**Assignment**
Without the pictures, write out all the lines below exactly as they appear.

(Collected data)
● ● ● ●

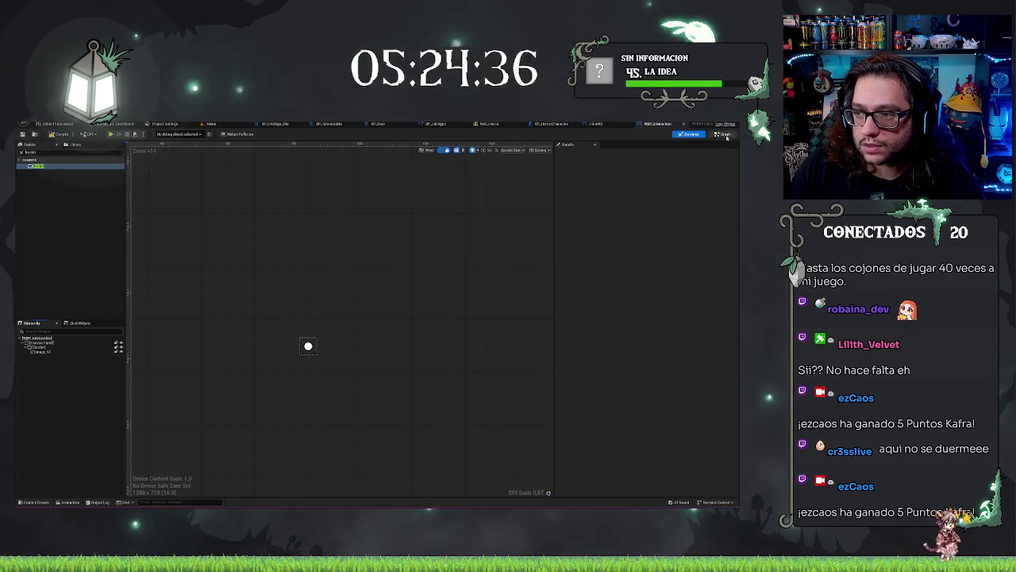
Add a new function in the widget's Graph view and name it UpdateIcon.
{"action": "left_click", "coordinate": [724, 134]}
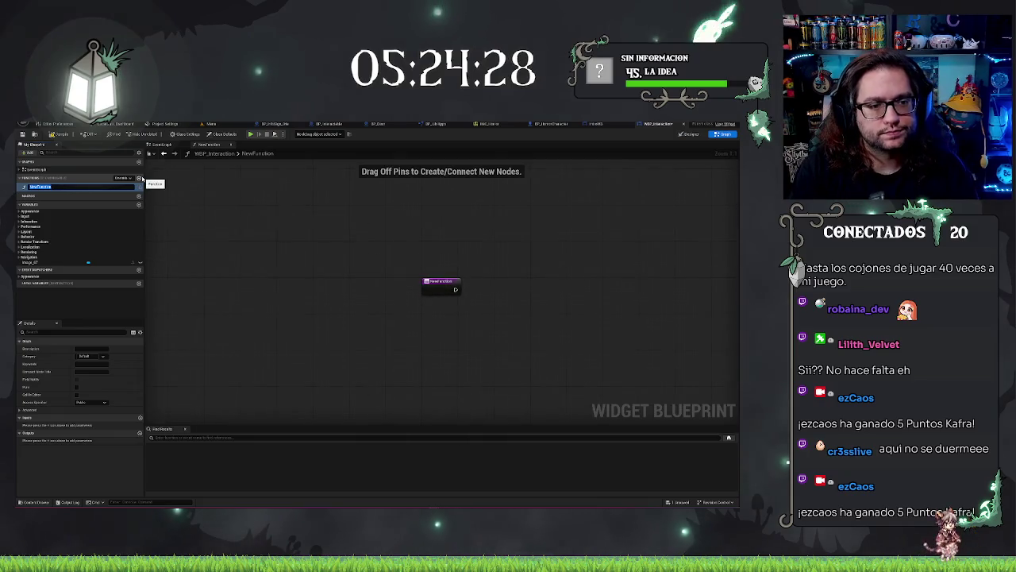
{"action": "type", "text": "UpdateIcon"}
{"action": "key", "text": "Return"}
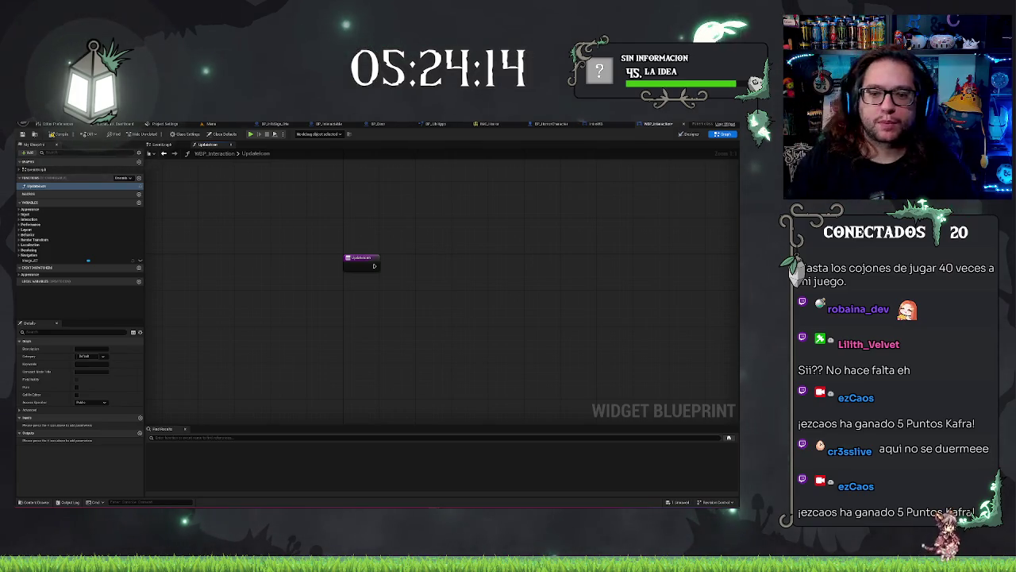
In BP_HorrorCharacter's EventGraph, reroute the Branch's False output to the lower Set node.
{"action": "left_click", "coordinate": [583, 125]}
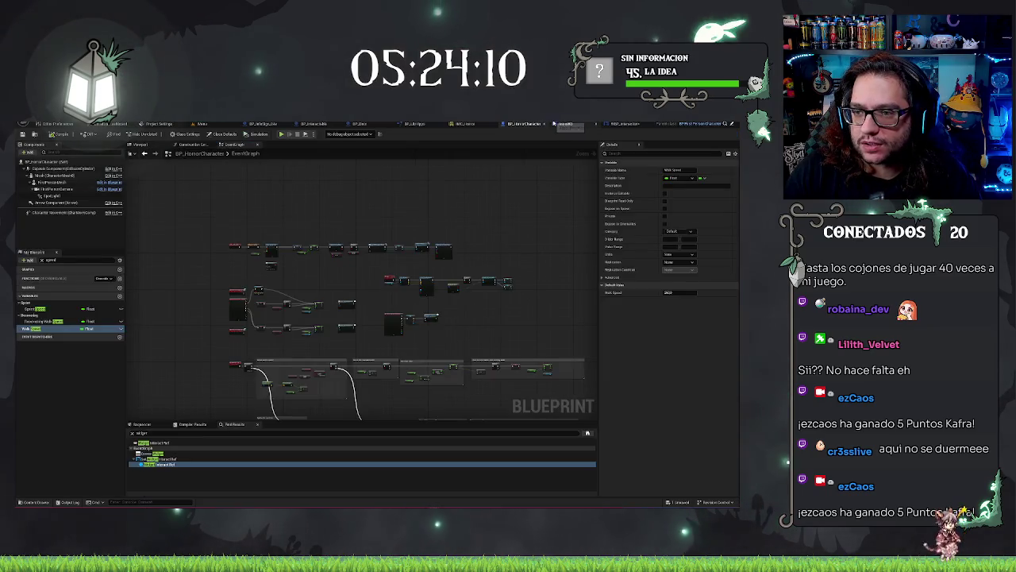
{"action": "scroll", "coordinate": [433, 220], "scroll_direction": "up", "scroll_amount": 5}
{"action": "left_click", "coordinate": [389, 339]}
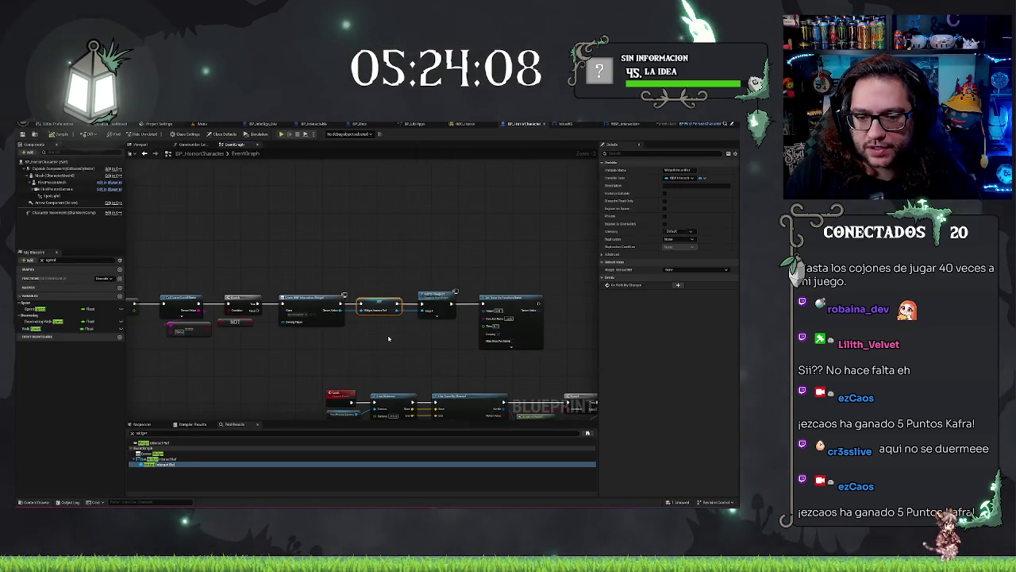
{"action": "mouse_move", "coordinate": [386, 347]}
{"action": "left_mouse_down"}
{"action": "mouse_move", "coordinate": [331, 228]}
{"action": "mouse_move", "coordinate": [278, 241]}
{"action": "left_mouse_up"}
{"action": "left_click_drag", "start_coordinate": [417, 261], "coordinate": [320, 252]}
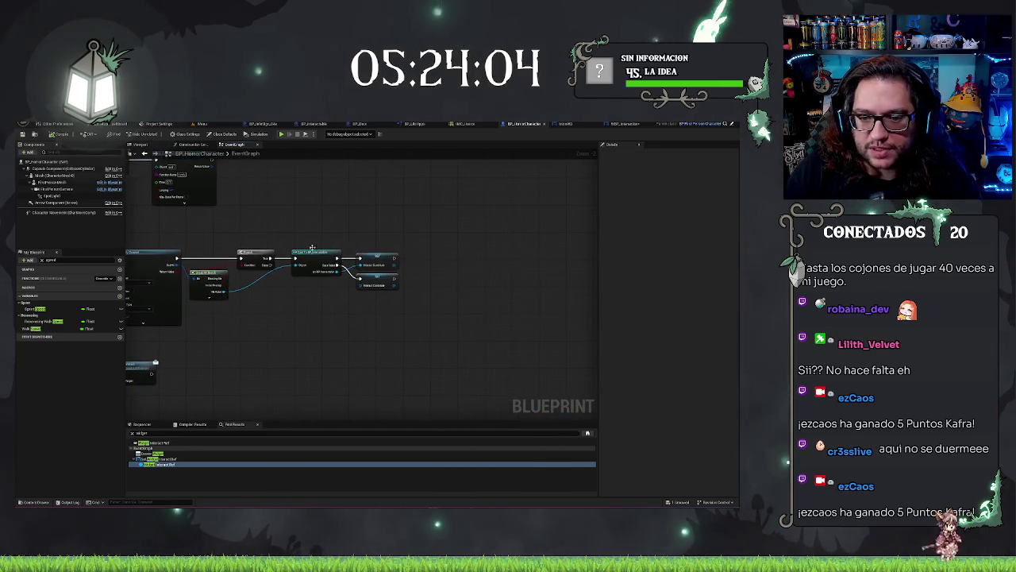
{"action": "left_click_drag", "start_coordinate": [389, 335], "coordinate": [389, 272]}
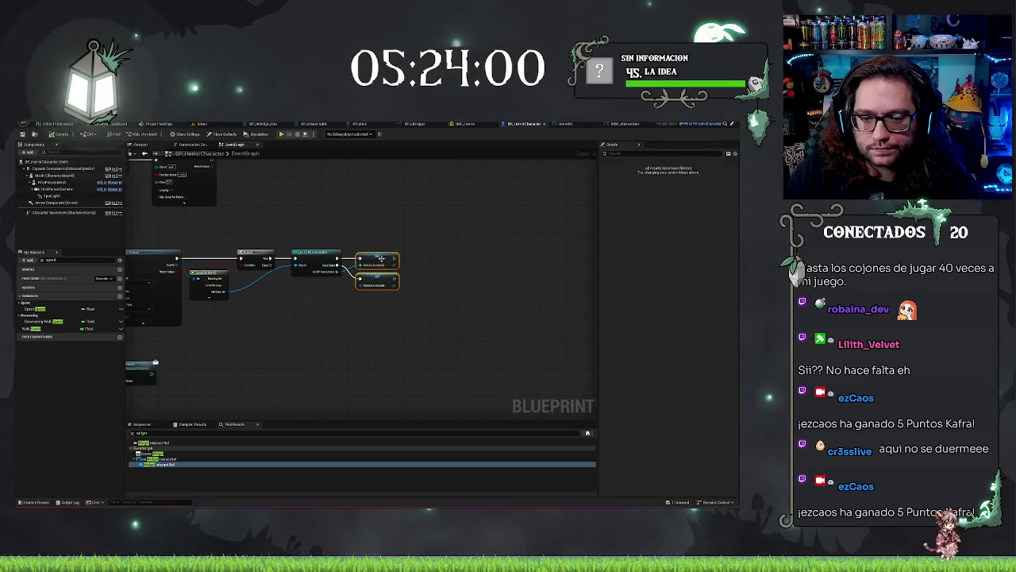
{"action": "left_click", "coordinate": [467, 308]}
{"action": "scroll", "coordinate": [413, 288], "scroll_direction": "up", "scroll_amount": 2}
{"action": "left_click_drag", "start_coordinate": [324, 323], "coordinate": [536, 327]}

● ● ● ●

**Expected answer**
Add a new function in the widget's Graph view and name it UpdateIcon.
{"action": "left_click", "coordinate": [724, 134]}
{"action": "type", "text": "UpdateIcon"}
{"action": "key", "text": "Return"}
In BP_HorrorCharacter's EventGraph, reroute the Branch's False output to the lower Set node.
{"action": "left_click", "coordinate": [583, 125]}
{"action": "scroll", "coordinate": [433, 220], "scroll_direction": "up", "scroll_amount": 5}
{"action": "left_click", "coordinate": [389, 339]}
{"action": "mouse_move", "coordinate": [386, 347]}
{"action": "left_mouse_down"}
{"action": "mouse_move", "coordinate": [331, 228]}
{"action": "mouse_move", "coordinate": [278, 241]}
{"action": "left_mouse_up"}
{"action": "left_click_drag", "start_coordinate": [417, 261], "coordinate": [320, 252]}
{"action": "left_click_drag", "start_coordinate": [389, 335], "coordinate": [389, 272]}
{"action": "left_click", "coordinate": [467, 308]}
{"action": "scroll", "coordinate": [413, 288], "scroll_direction": "up", "scroll_amount": 2}
{"action": "left_click_drag", "start_coordinate": [324, 323], "coordinate": [536, 327]}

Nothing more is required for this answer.